▶ [AIM] Copy every row below word for word, leaving out the pictures.
= = = =
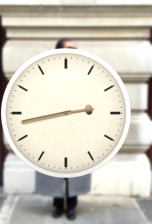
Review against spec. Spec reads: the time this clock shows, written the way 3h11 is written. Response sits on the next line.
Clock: 2h43
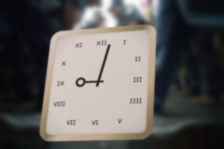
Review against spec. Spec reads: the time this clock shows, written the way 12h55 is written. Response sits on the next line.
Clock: 9h02
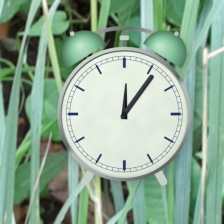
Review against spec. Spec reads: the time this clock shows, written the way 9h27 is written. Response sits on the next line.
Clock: 12h06
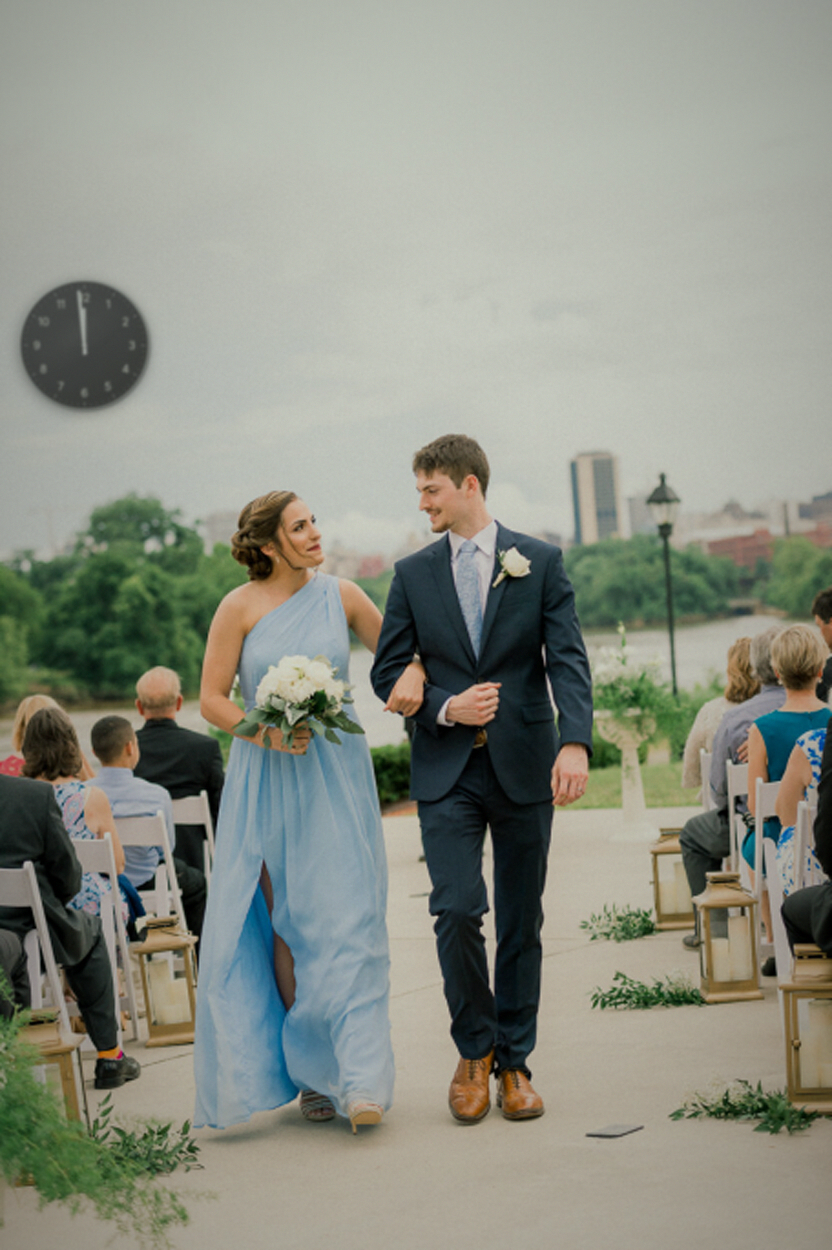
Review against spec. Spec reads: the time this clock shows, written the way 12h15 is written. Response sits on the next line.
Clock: 11h59
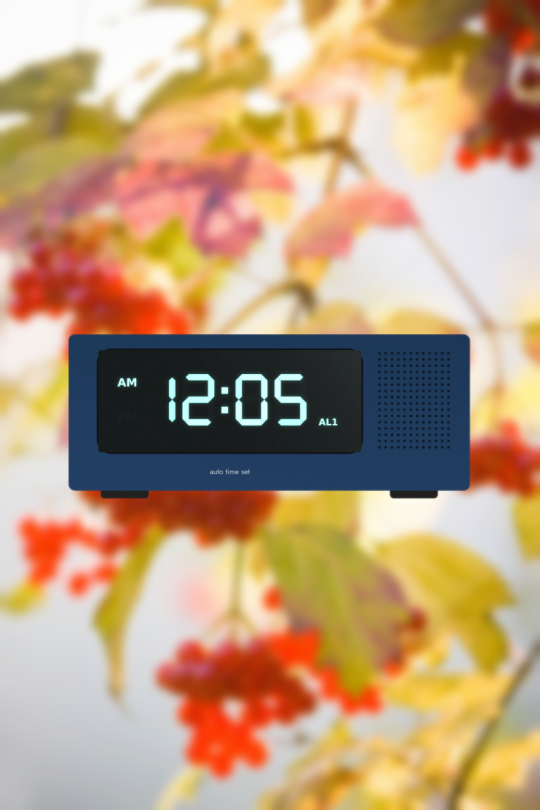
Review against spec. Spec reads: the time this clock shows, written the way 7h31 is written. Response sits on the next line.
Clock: 12h05
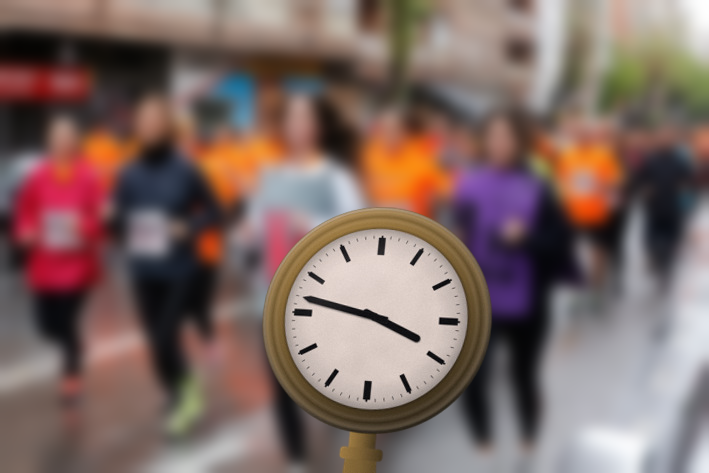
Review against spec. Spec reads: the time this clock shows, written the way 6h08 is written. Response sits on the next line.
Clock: 3h47
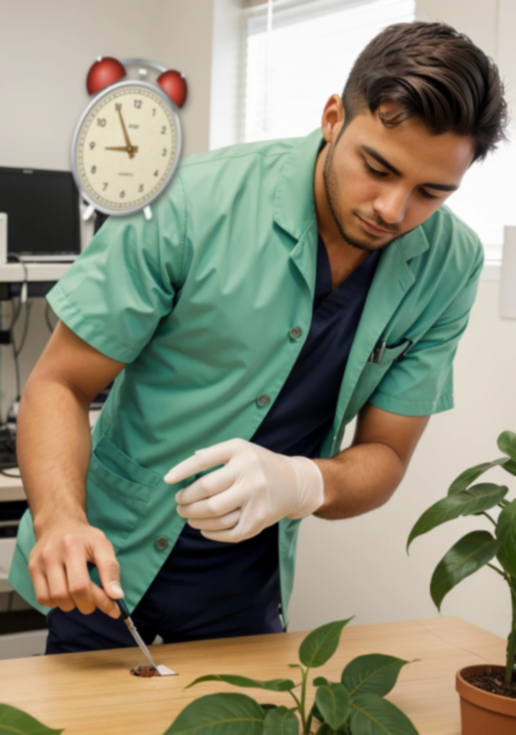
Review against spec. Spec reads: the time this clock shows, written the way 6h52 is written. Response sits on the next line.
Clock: 8h55
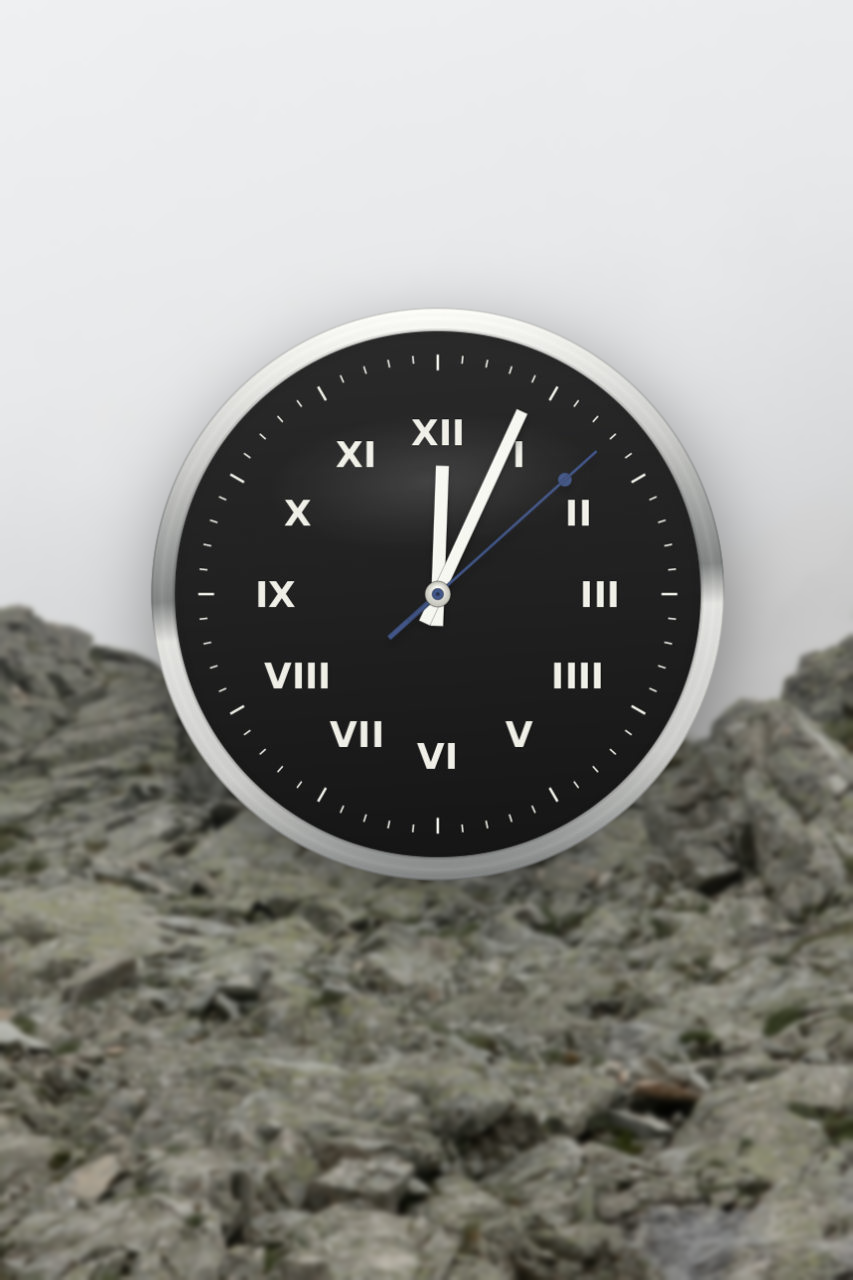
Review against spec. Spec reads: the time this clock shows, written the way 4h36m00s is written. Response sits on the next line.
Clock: 12h04m08s
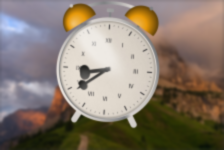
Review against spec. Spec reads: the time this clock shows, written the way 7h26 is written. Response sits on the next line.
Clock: 8h39
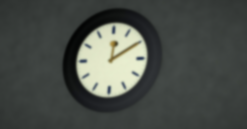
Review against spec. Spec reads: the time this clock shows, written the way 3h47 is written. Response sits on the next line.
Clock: 12h10
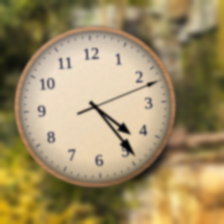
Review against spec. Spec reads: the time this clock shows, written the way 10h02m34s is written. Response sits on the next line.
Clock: 4h24m12s
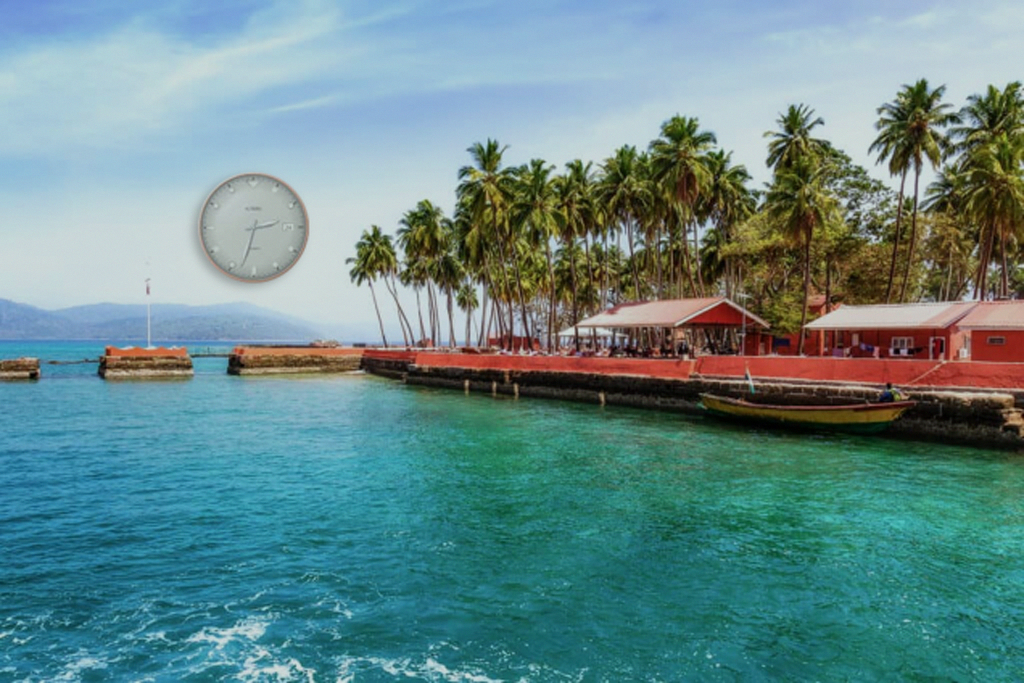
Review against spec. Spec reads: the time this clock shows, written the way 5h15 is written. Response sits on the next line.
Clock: 2h33
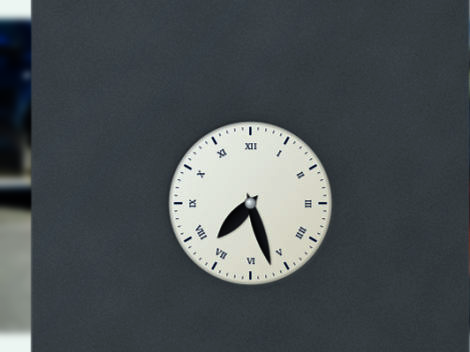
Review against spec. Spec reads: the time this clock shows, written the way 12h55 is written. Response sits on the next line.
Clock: 7h27
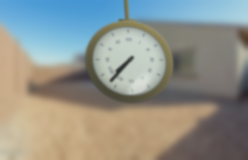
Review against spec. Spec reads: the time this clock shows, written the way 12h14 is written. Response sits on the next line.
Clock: 7h37
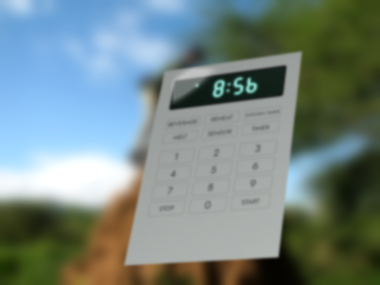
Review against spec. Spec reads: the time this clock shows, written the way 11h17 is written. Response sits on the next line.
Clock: 8h56
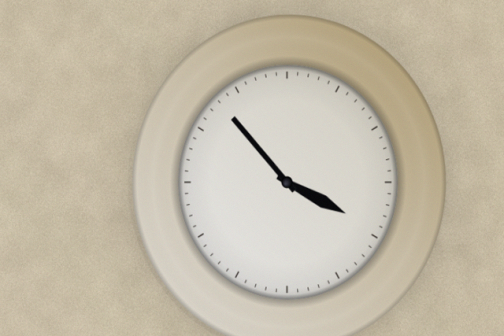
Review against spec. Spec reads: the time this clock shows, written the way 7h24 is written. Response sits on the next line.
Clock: 3h53
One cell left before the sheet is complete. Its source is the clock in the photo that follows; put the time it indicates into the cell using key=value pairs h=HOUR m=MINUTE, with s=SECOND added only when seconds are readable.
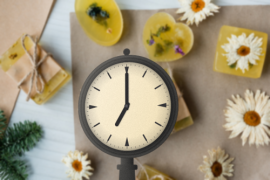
= = = =
▶ [SOLUTION TO THIS EXERCISE]
Review against spec. Spec reads: the time this clock shows, written the way 3h11 is written. Response sits on the next line.
Clock: 2h43
Review against spec. Spec reads: the time this clock shows, written the way 12h55 is written. Response sits on the next line.
Clock: 9h02
Review against spec. Spec reads: the time this clock shows, written the way 9h27 is written. Response sits on the next line.
Clock: 12h06
Review against spec. Spec reads: the time this clock shows, written the way 12h15 is written. Response sits on the next line.
Clock: 11h59
Review against spec. Spec reads: the time this clock shows, written the way 7h31 is written. Response sits on the next line.
Clock: 12h05
Review against spec. Spec reads: the time this clock shows, written the way 6h08 is written. Response sits on the next line.
Clock: 3h47
Review against spec. Spec reads: the time this clock shows, written the way 6h52 is written. Response sits on the next line.
Clock: 8h55
Review against spec. Spec reads: the time this clock shows, written the way 4h36m00s is written. Response sits on the next line.
Clock: 12h04m08s
Review against spec. Spec reads: the time this clock shows, written the way 7h26 is written. Response sits on the next line.
Clock: 8h39
Review against spec. Spec reads: the time this clock shows, written the way 3h47 is written. Response sits on the next line.
Clock: 12h10
Review against spec. Spec reads: the time this clock shows, written the way 10h02m34s is written. Response sits on the next line.
Clock: 4h24m12s
Review against spec. Spec reads: the time this clock shows, written the way 5h15 is written. Response sits on the next line.
Clock: 2h33
Review against spec. Spec reads: the time this clock shows, written the way 12h55 is written. Response sits on the next line.
Clock: 7h27
Review against spec. Spec reads: the time this clock shows, written the way 12h14 is written. Response sits on the next line.
Clock: 7h37
Review against spec. Spec reads: the time this clock shows, written the way 11h17 is written. Response sits on the next line.
Clock: 8h56
Review against spec. Spec reads: the time this clock shows, written the way 7h24 is written. Response sits on the next line.
Clock: 3h53
One cell left before the sheet is complete. Its source is the clock in the photo that follows; put the time it indicates into the cell using key=value pairs h=HOUR m=MINUTE, with s=SECOND added only when seconds are readable.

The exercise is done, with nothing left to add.